-- DATA EXTRACT follows --
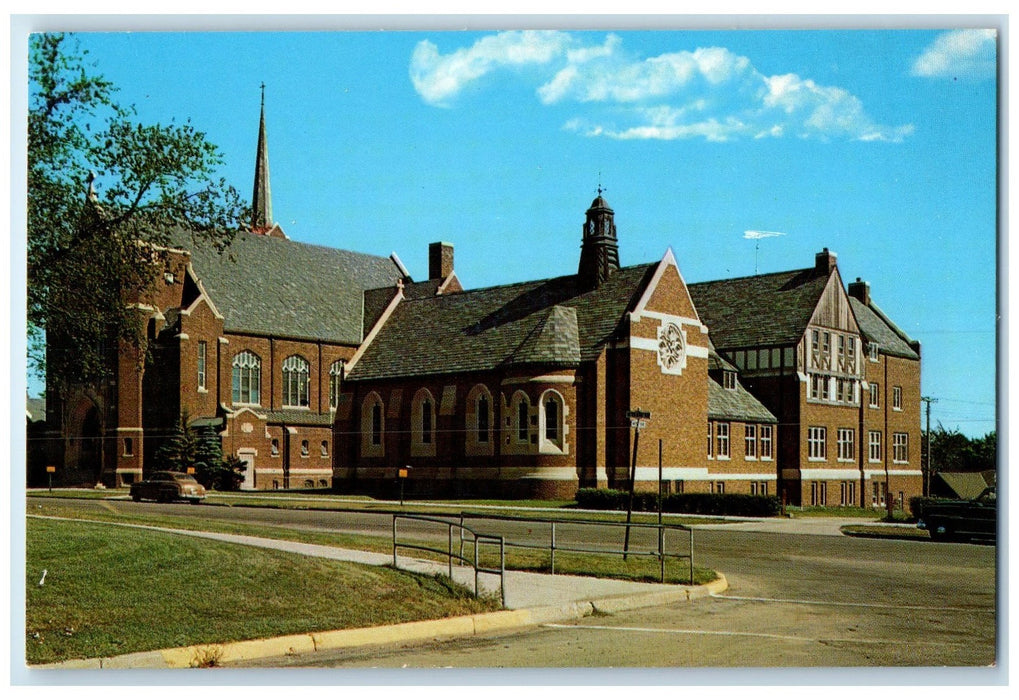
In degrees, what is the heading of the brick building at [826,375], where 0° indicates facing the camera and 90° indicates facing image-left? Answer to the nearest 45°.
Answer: approximately 315°

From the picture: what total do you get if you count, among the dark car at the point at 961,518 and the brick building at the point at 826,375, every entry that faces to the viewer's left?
1

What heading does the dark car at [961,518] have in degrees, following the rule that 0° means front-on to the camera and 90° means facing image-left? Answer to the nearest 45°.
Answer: approximately 90°
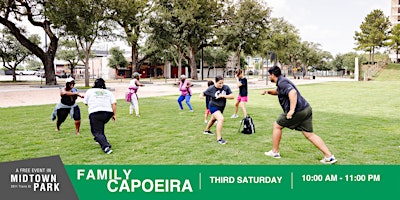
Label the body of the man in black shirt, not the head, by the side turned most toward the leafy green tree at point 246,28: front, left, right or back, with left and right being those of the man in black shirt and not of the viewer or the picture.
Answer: right

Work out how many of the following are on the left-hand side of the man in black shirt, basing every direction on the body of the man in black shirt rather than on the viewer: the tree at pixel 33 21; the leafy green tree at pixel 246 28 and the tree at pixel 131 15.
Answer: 0

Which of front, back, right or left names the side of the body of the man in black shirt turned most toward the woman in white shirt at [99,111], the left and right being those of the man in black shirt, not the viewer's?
front

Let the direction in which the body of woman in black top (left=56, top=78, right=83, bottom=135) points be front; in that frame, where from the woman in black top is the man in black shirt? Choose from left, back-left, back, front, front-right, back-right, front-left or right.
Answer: front

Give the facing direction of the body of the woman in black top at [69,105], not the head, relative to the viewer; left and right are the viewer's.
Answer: facing the viewer and to the right of the viewer

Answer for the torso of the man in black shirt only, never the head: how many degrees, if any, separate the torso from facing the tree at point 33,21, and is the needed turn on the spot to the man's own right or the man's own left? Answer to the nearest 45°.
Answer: approximately 45° to the man's own right

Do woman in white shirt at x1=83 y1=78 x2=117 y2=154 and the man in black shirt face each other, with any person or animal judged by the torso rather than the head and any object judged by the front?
no

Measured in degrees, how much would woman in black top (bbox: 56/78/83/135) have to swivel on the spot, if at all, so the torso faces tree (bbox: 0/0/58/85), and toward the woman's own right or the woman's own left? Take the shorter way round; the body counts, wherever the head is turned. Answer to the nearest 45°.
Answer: approximately 135° to the woman's own left

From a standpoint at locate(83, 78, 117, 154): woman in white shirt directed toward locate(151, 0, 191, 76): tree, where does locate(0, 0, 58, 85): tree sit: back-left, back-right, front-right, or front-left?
front-left

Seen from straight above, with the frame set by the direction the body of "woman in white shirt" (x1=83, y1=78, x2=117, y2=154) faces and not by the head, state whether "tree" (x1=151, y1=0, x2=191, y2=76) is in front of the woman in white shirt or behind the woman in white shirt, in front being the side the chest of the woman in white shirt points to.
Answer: in front

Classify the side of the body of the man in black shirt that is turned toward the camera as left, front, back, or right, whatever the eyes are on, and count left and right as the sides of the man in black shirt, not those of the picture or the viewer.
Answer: left

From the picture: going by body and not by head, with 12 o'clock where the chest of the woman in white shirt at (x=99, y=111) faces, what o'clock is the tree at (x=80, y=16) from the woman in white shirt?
The tree is roughly at 12 o'clock from the woman in white shirt.

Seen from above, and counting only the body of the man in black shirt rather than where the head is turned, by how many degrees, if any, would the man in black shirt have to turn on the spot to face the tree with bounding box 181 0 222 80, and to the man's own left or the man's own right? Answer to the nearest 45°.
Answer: approximately 90° to the man's own right

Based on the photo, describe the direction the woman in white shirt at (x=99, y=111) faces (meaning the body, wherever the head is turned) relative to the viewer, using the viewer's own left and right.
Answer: facing away from the viewer

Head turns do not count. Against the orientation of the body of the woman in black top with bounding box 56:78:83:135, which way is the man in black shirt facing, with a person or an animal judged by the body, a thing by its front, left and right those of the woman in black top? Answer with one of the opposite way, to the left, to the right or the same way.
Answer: the opposite way

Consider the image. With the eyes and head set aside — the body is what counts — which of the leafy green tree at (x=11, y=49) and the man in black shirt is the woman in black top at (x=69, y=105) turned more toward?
the man in black shirt
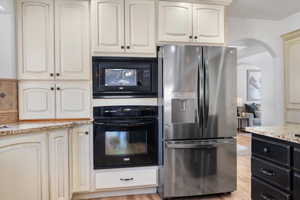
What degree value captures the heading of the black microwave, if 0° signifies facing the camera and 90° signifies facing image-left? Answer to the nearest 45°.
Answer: approximately 0°

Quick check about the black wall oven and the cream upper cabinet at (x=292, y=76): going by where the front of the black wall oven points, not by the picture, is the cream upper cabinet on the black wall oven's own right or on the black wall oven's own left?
on the black wall oven's own left

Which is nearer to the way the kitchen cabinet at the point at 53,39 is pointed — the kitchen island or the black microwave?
the kitchen island

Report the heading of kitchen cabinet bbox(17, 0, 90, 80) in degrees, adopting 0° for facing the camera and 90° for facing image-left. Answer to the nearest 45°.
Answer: approximately 0°
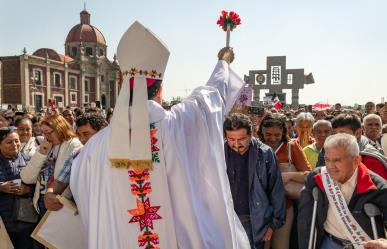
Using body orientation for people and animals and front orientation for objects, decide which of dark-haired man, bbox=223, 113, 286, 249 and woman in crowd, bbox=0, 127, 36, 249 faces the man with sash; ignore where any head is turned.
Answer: the woman in crowd

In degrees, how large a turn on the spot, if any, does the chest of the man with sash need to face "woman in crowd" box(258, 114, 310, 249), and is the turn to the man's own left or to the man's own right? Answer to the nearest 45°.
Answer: approximately 90° to the man's own right

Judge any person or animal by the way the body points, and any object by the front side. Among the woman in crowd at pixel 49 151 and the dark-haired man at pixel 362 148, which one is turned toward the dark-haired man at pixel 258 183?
the dark-haired man at pixel 362 148

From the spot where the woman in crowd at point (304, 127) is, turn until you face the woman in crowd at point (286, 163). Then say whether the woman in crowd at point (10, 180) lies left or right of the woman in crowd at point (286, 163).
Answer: right

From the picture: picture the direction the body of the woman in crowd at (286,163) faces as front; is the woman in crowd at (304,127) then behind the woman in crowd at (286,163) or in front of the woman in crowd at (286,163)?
behind

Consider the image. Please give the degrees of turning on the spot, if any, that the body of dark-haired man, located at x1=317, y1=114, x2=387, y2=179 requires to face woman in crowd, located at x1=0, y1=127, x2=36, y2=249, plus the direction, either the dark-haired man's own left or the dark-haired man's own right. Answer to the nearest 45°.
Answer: approximately 45° to the dark-haired man's own right

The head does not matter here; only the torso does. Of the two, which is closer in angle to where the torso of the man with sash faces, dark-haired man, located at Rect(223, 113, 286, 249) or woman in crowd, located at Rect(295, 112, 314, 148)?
the dark-haired man
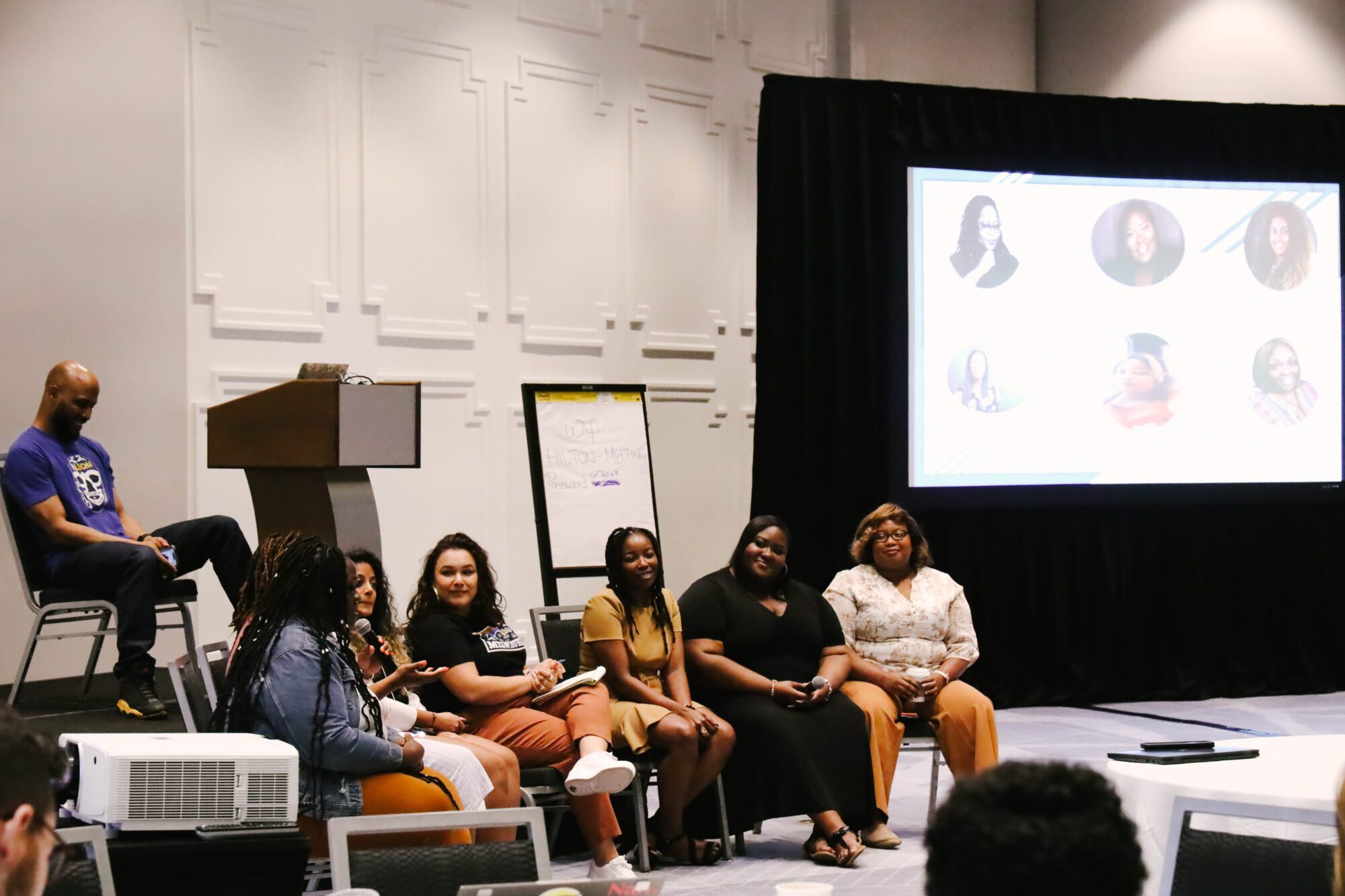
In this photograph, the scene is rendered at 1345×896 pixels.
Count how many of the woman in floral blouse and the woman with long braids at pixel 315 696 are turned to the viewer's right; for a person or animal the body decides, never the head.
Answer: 1

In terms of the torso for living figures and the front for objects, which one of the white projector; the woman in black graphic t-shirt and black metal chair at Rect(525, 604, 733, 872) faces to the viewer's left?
the white projector

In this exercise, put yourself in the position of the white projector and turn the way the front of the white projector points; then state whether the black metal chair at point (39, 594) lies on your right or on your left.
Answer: on your right

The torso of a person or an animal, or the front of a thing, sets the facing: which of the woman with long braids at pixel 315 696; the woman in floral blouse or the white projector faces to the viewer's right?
the woman with long braids

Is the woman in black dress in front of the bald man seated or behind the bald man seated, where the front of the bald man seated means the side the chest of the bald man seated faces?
in front

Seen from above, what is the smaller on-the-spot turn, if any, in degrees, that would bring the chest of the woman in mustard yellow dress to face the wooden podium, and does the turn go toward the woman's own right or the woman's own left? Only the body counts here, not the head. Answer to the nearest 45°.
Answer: approximately 135° to the woman's own right

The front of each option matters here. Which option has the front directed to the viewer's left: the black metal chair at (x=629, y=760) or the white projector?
the white projector

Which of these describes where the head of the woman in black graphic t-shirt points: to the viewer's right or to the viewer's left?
to the viewer's left

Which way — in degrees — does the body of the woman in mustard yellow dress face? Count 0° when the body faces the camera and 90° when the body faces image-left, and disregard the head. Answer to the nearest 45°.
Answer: approximately 315°

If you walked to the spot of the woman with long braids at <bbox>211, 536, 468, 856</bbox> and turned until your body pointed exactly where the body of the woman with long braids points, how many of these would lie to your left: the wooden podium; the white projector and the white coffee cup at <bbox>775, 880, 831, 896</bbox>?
1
-- DATA EXTRACT concluded --
**ACTIVITY**:
Edit the material starting at its beginning and ending at the line that contains "Answer: facing the", changing "leafy green tree" to "broad green tree" and leaving everything else as it is. Give only those lines, without the pictures.

**SOLUTION**:
In degrees, what is the heading of the brick building at [826,375], where 0° indicates facing the camera and 90° indicates facing image-left? Answer to the nearest 45°.
Answer: approximately 315°

From the picture: what total do you get if you count, among the dark car at the point at 961,518 and the brick building at the point at 826,375, every entry that faces to the viewer's left?
1

What heading does the dark car at [961,518] have in degrees, following the rule that 0° means front-on to the camera and 90° means facing image-left? Answer to the nearest 45°.
Answer: approximately 90°
Label the body of the man in black shirt, not the head, by the side turned most toward the broad green tree at point 246,28: front, left, right or back, with left and right being those of the man in black shirt and not of the viewer or the picture.
Answer: right

Work out how many of the following are on the left-hand side of the man in black shirt, basing every direction on the body of the man in black shirt rather than on the viewer: the tree at pixel 33 21; the broad green tree at pixel 246 28 and the tree at pixel 131 15.
Answer: 0

Which of front, back, right or left names the side of the body of the man in black shirt turned most toward the woman in white shirt at [99,111], the left and right being those of the man in black shirt, not the viewer's?
front

Let the direction in which the body of woman in black top (left=56, top=78, right=83, bottom=135) points be front; in that frame, where from the woman in black top is the man in black shirt? Choose from left, back-left, back, front, front-right, back-right, front-left or right.
Answer: front

Give the facing direction of the body of the woman in black top at [69,105], not the head, relative to the viewer; left and right are the viewer's.
Answer: facing the viewer and to the right of the viewer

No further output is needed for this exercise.